Villeroy
Governor of Banque de France, the French central bank, François Villeroy de Galhau arrives for his hearing at the French National Assembly's Finance Commission in Paris, March 2, 2016. Getty Images/AFP/Eric Piermont

Inflation in the eurozone will likely turn positive in the second half of the year, ECB governing council member François Villeroy de Galhau reportedly said Wednesday. The comments come just days after Eurostat, the European Commission’s statistics bureau, noted that prices fell by 0.2 percent in 12 months to February, marking the first negative inflation figure since September.

Economists had expected a flat reading, following inflation of 0.3 percent in January, but a renewed drop in crude oil prices weighed more than expected in February. ECB’s efforts to raise inflation in the 19-member bloc to “just below 2 percent” in the past year has met with mixed results so far.
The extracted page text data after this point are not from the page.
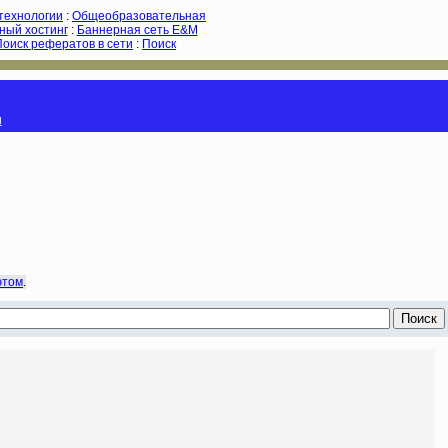
-технологии
:
Общеобразовательная
ный хостинг
:
Баннерная сеть E&M
Поиск рефератов в сети
:
Поиск
и
этом
.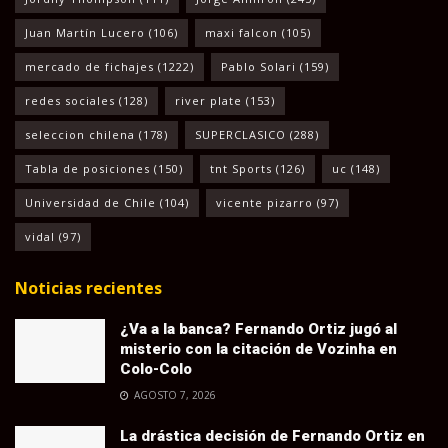
Juan Martín Lucero
(106)
maxi falcon
(105)
mercado de fichajes
(1222)
Pablo Solari
(159)
redes sociales
(128)
river plate
(153)
seleccion chilena
(178)
SUPERCLASICO
(288)
Tabla de posiciones
(150)
tnt Sports
(126)
uc
(148)
Universidad de Chile
(104)
vicente pizarro
(97)
vidal
(97)
Noticias recientes
¿Va a la banca? Fernando Ortiz jugó al
misterio con la citación de Vozinha en
Colo-Colo
AGOSTO 7, 2026
La drástica decisión de Fernando Ortiz en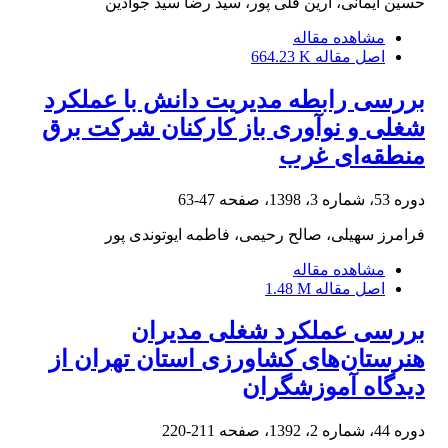
حسین ایمانی، آرین قلی پور، سید رضا سید جوادین
مشاهده مقاله
اصل مقاله
664.23 K
بررسی رابطه مدیریت دانش با عملکرد
شغلی و نوآوری باز کارکنان شرکت برق
منطقه‌ای غرب
دوره 53، شماره 3، 1398، صفحه
47-63
فرامرز سهیلی، صالح رحیمی، فاطمه ایوتوندی پور
مشاهده مقاله
اصل مقاله
1.48 M
بررسی عملکرد شغلی مدیران
هنرستان‌های کشاورزی استان تهران از
دیدگاه آموزشگران
دوره 44، شماره 2، 1392، صفحه
211-220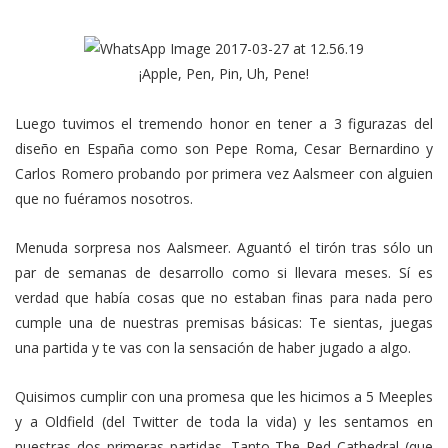
¡Apple, Pen, Pin, Uh, Pene!
Luego tuvimos el tremendo honor en tener a 3 figurazas del
diseño en España como son Pepe Roma, Cesar Bernardino y
Carlos Romero probando por primera vez Aalsmeer con alguien
que no fuéramos nosotros.
Menuda sorpresa nos Aalsmeer. Aguantó el tirón tras sólo un
par de semanas de desarrollo como si llevara meses. Sí es
verdad que había cosas que no estaban finas para nada pero
cumple una de nuestras premisas básicas: Te sientas, juegas
una partida y te vas con la sensación de haber jugado a algo.
Quisimos cumplir con una promesa que les hicimos a 5 Meeples
y a Oldfield (del Twitter de toda la vida) y les sentamos en
nuestras dos primeras partidas. Tanto The Red Cathedral (que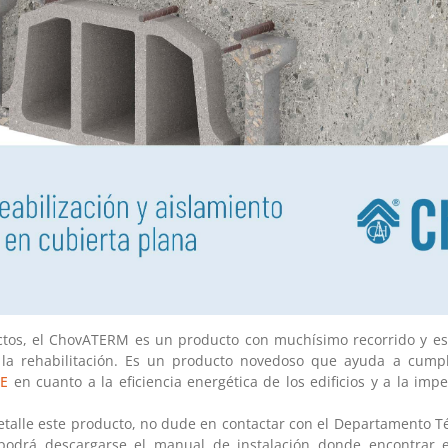
ctos, el ChovATERM es un producto con muchísimo recorrido y e
la rehabilitación. Es un producto novedoso que ayuda a cumpli
TE
en cuanto a la eficiencia energética de los edificios y a la imp
etalle este producto, no dude en contactar con el Departamento Téc
í podrá descargarse el manual de instalación donde encontrar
However, Villeroy said: "Temporarily negative inflation is not deflation," adding that stabilization of oil prices would result in "slightly positive inflation during the second half of the year." He was speaking Wednesday before the French Parliament's Finance Commission.

Villeroy reportedly said that while domestic demand remained resilient, risks to the global economy had “indisputably increased” due to the fall in oil prices, an economic slowdown in China and other emerging markets, and uncertainty about growth in the U.S.

"It is necessary to prevent expectations about future inflation from becoming too pessimistic," Villeroy said, adding that the ECB was prepared to "to use our palette of instruments, if necessary, at the next Governing Council meeting," fuelling investor expectations of further easing by the central bank this month.